The latest quarterly KPMG survey of the banking and finance sector shows collective profits for the 20 registered banks hit a record last year, rising 11 percent to $5.77 billion from $5.19bn in 2017.
The head of KPMG's banking and finance section, John Kensington, said the rebound in profit was a reflection of the strong local economy, but he warned there were challenges looming.
"A big question hovering like a black cloud over the sector is whether the banking sector is at some sort of crossroads and facing some of the most challenging times it ever has."
Some of the things set to test the sector are the outcome of the joint Reserve Bank/Financial Markets Authority investigation into the culture and conduct of the banking sector.
The inquiry cleared the sector of misbehaviour or unethical practices, unlike the inquiry into Australia's banking sector, but gave the major banks until the end of next month to detail how they plan to improve their treatment of consumers.
Mr Kensington said the creation of systems to monitor behaviour and customer satisfaction had not been done before, and would leave the banks in the position of having to devise something new while maintaining their current businesses.
He said on top of that a raft of law changes for consumer finance, credit contracts and insurance were looming which added to the pressure.
However, he said the most significant challenge facing the sector was the Reserve Bank's proposal to make banks hold more cash in reserve to cope with a major financial crisis.
"The consultation paper is probably the most worrying of all the challenges the banks face, not only because it overlays the existing challenges but also for its potential downstream events," Mr Kensington said.
Among the consequences were the potential for higher lending rates, lower deposit rates and credit rationing, which would hit many industries and likely slow the economy.

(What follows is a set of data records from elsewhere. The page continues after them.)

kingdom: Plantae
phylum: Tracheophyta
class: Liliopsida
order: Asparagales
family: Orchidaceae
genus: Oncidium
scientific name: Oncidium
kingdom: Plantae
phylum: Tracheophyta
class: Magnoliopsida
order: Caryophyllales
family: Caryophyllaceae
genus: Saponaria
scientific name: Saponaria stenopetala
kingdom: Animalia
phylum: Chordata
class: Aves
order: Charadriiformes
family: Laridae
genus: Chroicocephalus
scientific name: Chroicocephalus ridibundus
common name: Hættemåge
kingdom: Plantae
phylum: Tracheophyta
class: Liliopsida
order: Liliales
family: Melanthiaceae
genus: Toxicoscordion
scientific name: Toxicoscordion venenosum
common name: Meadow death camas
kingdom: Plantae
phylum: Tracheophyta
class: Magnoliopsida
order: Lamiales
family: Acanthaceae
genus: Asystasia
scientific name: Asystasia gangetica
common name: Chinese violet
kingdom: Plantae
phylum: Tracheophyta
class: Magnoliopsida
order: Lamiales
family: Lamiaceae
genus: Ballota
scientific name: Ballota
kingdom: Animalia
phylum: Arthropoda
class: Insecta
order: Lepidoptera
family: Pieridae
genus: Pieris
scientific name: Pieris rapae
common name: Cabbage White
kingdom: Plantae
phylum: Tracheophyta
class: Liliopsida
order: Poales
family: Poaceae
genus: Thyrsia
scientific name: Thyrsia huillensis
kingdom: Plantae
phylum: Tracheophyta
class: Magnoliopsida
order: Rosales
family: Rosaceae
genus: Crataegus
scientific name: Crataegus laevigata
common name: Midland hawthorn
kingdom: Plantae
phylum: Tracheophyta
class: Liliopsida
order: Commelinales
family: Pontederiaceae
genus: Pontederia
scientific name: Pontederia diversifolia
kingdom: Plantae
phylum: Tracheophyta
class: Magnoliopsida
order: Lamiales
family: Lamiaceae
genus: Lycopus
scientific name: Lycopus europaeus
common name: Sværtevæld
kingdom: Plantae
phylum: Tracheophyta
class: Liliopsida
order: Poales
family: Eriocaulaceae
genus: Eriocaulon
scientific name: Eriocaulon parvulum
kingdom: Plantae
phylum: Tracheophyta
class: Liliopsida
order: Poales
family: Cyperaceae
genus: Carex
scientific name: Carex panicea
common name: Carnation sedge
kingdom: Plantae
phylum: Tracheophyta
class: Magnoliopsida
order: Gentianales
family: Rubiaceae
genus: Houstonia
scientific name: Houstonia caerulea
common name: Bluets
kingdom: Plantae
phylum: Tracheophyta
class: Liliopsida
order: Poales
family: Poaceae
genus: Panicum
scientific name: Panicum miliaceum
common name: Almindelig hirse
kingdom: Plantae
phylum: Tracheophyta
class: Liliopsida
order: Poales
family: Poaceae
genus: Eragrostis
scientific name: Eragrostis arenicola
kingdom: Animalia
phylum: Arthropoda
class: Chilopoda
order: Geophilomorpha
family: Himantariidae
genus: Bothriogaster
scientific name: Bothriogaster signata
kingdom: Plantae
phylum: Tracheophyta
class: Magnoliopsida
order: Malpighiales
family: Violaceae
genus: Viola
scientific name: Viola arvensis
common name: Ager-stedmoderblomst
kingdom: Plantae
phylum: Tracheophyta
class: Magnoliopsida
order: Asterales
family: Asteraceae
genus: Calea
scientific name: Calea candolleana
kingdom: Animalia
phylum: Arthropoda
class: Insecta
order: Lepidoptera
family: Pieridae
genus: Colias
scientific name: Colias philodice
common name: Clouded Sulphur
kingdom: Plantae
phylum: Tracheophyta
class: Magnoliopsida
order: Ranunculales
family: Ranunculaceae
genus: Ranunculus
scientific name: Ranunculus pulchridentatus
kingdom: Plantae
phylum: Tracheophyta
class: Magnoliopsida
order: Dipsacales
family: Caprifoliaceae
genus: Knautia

Banks in fine fettle at present
The KPMG survey showed the top banks enjoyed growth in net interest income, higher margins, lower cost of doing business, and a modest rise in bad debts.
ANZ remained the biggest bank, with close to a third of the sector's assets, the biggest loan books and customer deposits, and the highest profit.
ASB cemented itself in second place, with Westpac and BNZ rounding out the top four. Among them the Australian-owned quartet have more than 80 percent market share.
The best performing New Zealand-owned bank was Kiwibank, which bounced back from a weak 2017 when it wrote off a large amount on a computer-software upgrade.
The survey also showed that the main banks shed more than 200 staff, had 44 fewer branches, and slightly fewer money machines.